Wichtig ist den Koalitionspolitiker:innen auch, dass Netzbetreiber und potenzielle Einspeiser künftig flexible Netzanschlussvereinbarungen schließen können. EnWG und EEG beschreiben dafür gleichlautend, welche Punkte individuell zu vereinbaren sind. Flexible Netzanschlussvereinbarungen, bei denen der Anlagenbetreiber beispielsweise auf einen Teil der maximalen Anschlussleistung verzichtet, sollen helfen, vorhandene Netzkapazitäten besser auszunutzen, indem sich etwa vorhandene Netzanschlusspunkte „überbauen“ lassen.
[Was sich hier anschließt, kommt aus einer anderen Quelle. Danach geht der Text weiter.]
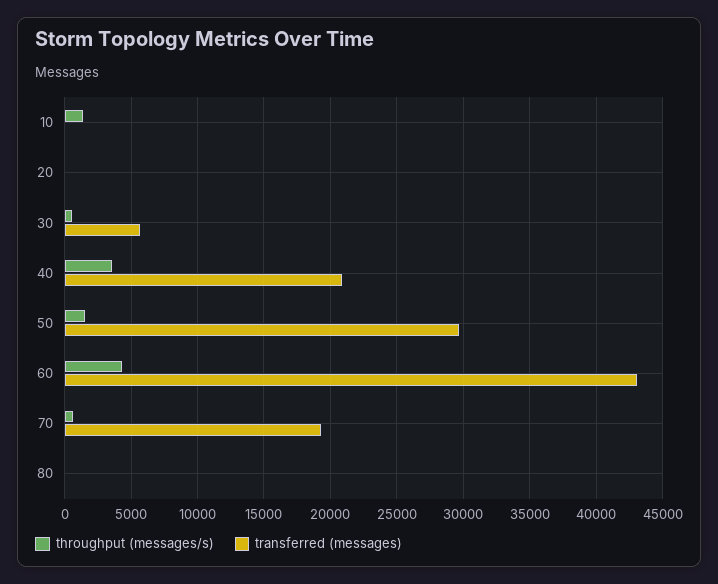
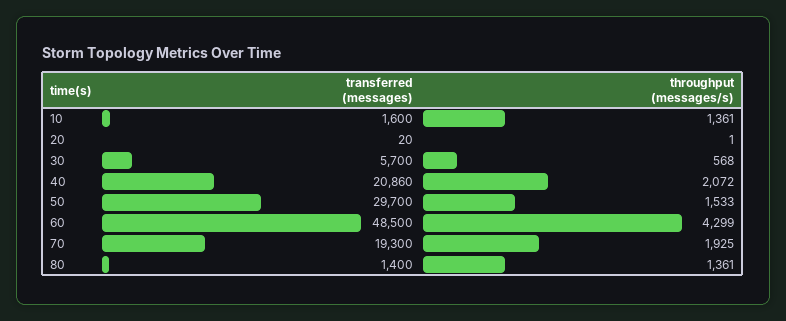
transferred (messages), 10: 0 -> 1600
throughput (messages/s), 40: 3500 -> 2072
transferred (messages), 60: 43000 -> 48500
throughput (messages/s), 70: 500 -> 1925
throughput (messages/s), 80: 0 -> 1361
transferred (messages), 80: 0 -> 1400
Zugleich könnten damit Anlagen früher oder mit kürzeren Anbindeleitungen an den Start gehen, wo Netzkapazitäten für einen Anschluss der vollen Leistung (noch) nicht ausreichen.
Vorerst kein Energy Sharing
Um die Gesetzesnovelle zu verschlanken und unter den aktuell schwierigen Bedingungen eventuell mehrheitsfähig zu machen, haben die Energiepolitiker:innen der Koalition auf vieles verzichtet, was im ursprünglichen Gesetzespaket des Kabinettsentwurfs enthalten war. Dazu zählt unter anderem das Energy Sharing, das – nicht zuletzt aufgrund von EU-Vorgaben – die Ampelregierung im Energiewirtschaftsgesetz nun endlich einführen wollte.
Auch die von der Branche sehr begrüßten Regelungen zur Digitalisierung und Entbürokratisierung der Kommunikation rund um Netzanschlussbegehren ist im jüngsten Gesetzentwurf nicht mehr enthalten. Weiterhin auf eine Klarstellung warten müssen auch Agri-PV-Projekte mit einachsig nachgeführten PV-Anlagen. Weil die entsprechenden Passagen in mehreren EEG-Paragraphen aus dem Entwurf gestrichen wurden, können solche Anlagen weiterhin nicht als hochaufgeständerte Agri-PV von der Vorzugsbehandlung in den EEG-Ausschreibungen profitieren.
Dies sind nur einige der vielen Details der angekündigten Energierechtsnovelle, die bis zu einem möglichen neuen Anlauf durch eine künftige Regierung auf Eis liegen oder sogar für immer in der Schublade verschwinden werden.
Sachpolitik versus Parteitaktik
In den nächsten Wochen wird sich zeigen, ob sich die Fachpolitiker:innen von Koalition und Opposition zumindest auf den verblieben Teil der in den Gesetzentwürfen enthaltenen Neuerungen einigen können. Eine Verabschiedung des Gesetzes wäre dann schon Ende Januar möglich. Es stellt sich aber weiterhin die Frage, ob es auch die Spitzen der Oppositionsfraktionen für opportun halten, im Wahlkampf energiepolitischen Initiativen der ehemaligen Ampelparteien SPD und Grüne zu Mehrheiten zu verhelfen.